Add the following lines to a website's .htaccess file:
# Redirect bad bots to one page.
RewriteEngine on
RewriteCond %{HTTP_USER_AGENT} facebookexternalhit [NC,OR]
RewriteCond %{HTTP_USER_AGENT} Twitterbot [NC,OR]
RewriteCond %{HTTP_USER_AGENT} Baiduspider [NC,OR]
RewriteCond %{HTTP_USER_AGENT} MetaURI [NC,OR]
RewriteCond %{HTTP_USER_AGENT} mediawords [NC,OR]
RewriteCond %{HTTP_USER_AGENT} FlipboardProxy [NC]
RewriteCond %{REQUEST_URI} !\/nocrawler.html
RewriteRule .* http://yoursite/nocrawler.html [L]
**NOTE:** This catches the server-hogging spiders, bots, crawlers with a substring of their user-agent’s name (case insensitive).

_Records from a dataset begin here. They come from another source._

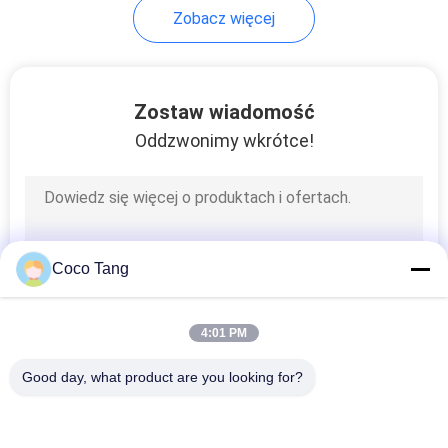
Zobacz więcej
14
Półki z aptekami
Zostaw wiadomość
Oddzwonimy wkrótce!
39
Coco Tang
Półki na kosmetyki
4:01 PM
Good day, what product are you looking for?
popularne kategorie
Wszystko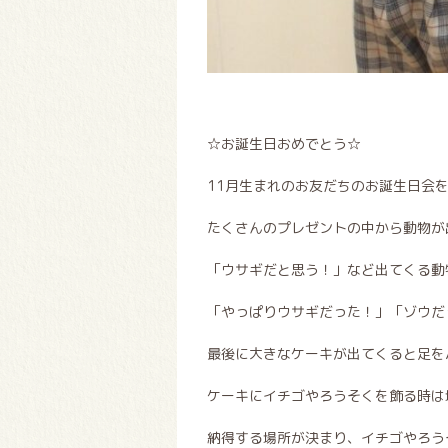
☆お誕生日おめでとう☆
11月生まれのお友だちのお誕生日会
たくさんのプレゼントの中から動物が
「ウサギだと思う！」など出てくる動
「やっぱりウサギだった！」「ゾウだ
最後に大きなケーキが出てくると足を
ケーキにイチゴやろうそくを飾る時は
納得する場所が決まり、イチゴやろう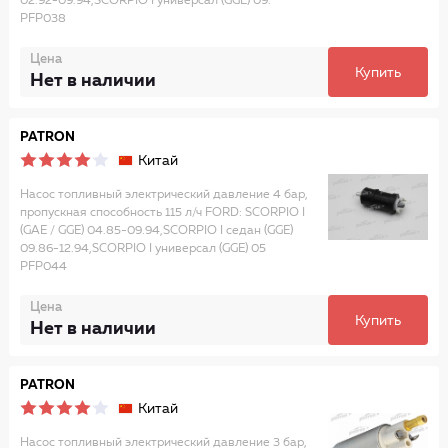
02.92-09.94,SCORPIO I универсал (GGE) 09.
PFP038
Цена
Купить
Нет в наличии
PATRON
Китай
Насос топливный электрический давление 4 бар,
пропускная способность 115 л/ч FORD: SCORPIO I
(GAE / GGE) 04.85-09.94,SCORPIO I седан (GGE)
09.86-12.94,SCORPIO I универсал (GGE) 05
PFP044
Цена
Купить
Нет в наличии
PATRON
Китай
Насос топливный электрический давление 3 бар,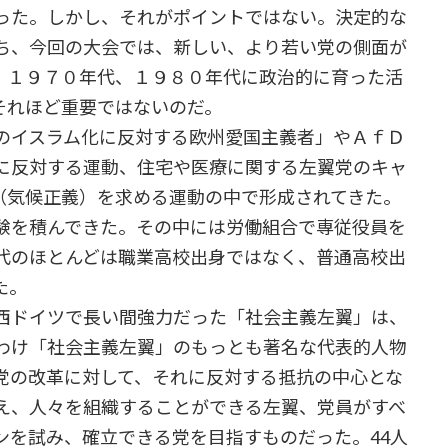
った。しかし、それがポイントではない。決定的な
ち、今回の大会では、新しい、より若い党の側面が
、１９７０年代、１９８０年代に政治的に育った活
それほど重要ではないのだ。
のイスラム化に反対する欧州愛国主義者」やＡｆＤ
に反対する運動、住宅や医療に関する左翼党のキャ
（気候正義）を求める運動の中で形成されてきた。
験を積んできた。その中には労働組合で専従役員を
代のほとんどは職業高校出身ではなく、普通高校出
た。
西ドイツで長い間強力だった「社会主義左翼」は、
わけ「社会主義左翼」のもっとも著名な代表的人物
党の改革に対して、それに反対する抵抗の中心とな
え、人々を組織することができる左翼、党員がすべ
ンを試み、確立できる党を目指すものだった。44人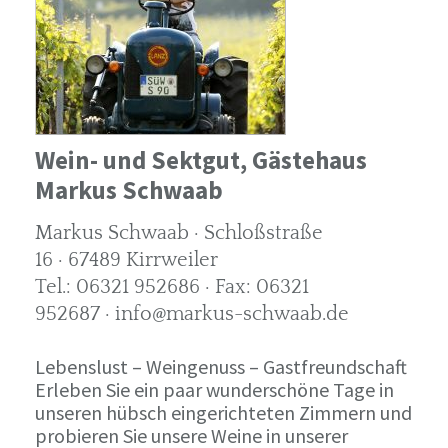
Wein- und Sektgut, Gästehaus
Markus Schwaab
Markus Schwaab · Schloßstraße
16 · 67489 Kirrweiler
Tel.: 06321 952686 · Fax: 06321
952687 · info@markus-schwaab.de
Lebenslust – Weingenuss – Gastfreundschaft
Erleben Sie ein paar wunderschöne Tage in
unseren hübsch eingerichteten Zimmern und
probieren Sie unsere Weine in unserer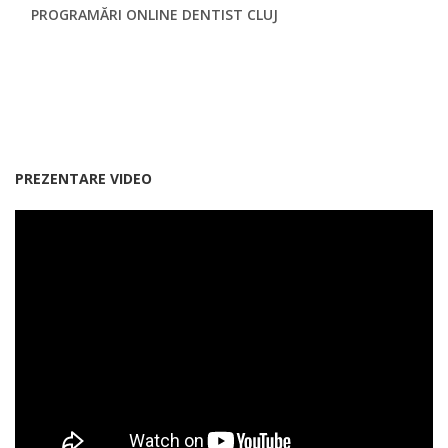
PROGRAMĂRI ONLINE DENTIST CLUJ
PREZENTARE VIDEO
Smile Dental Clinic, clinică dentară Cluj.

* End each line with the user-agent string with **[NC, OR]**, except the last bot which has **[NC]** only.
----
===== Redirect unwanted crawlers to a dummy html page =====
Redirects unwanted crawlers to a dummy html file http://yoursite/nocrawler.html in your root directory.
An example could be:
This crawler was blocked
**NOTE:** The last line **RewriteCond %{REQUEST_URI} !\/nocrawler.html** is needed to avoid looping.
----
===== Alternative Approach =====
The previous method re-directed any request from the blocked spiders or crawlers to one page. That is the “friendly” way. However, it you get A LOT of spider requests, this also means that your Apache server will do double work: It will get the original request, which is redirected, and then get a 2nd request to deliver your “nocrawler.htm”-file.
While it will help prevent bots, spiders and crawlers, it won’t ease off the pressure on your Apache server.
A hard -and simple- way to block unwanted spiders, crawlers and other bots, is to return a **"403 – Forbidden"**, and that is the end of it.
Add this code in your .htaccess:
# Block bad bots with a 403.
SetEnvIfNoCase User-Agent "facebookexternalhit" bad_bot
SetEnvIfNoCase User-Agent "Twitterbot" bad_bot
SetEnvIfNoCase User-Agent "Baiduspider" bad_bot
SetEnvIfNoCase User-Agent "MetaURI" bad_bot
SetEnvIfNoCase User-Agent "mediawords" bad_bot
SetEnvIfNoCase User-Agent "FlipboardProxy" bad_bot
Order Allow,Deny
Allow from all
Deny from env=bad_bot
----
===== Deny by IP Address =====
Block attempts from 123.234.11.* and 192.168.12.*.
# Deny malicous crawlers IP addresses.
deny from 123.234.11.
deny from 192.168.12.
----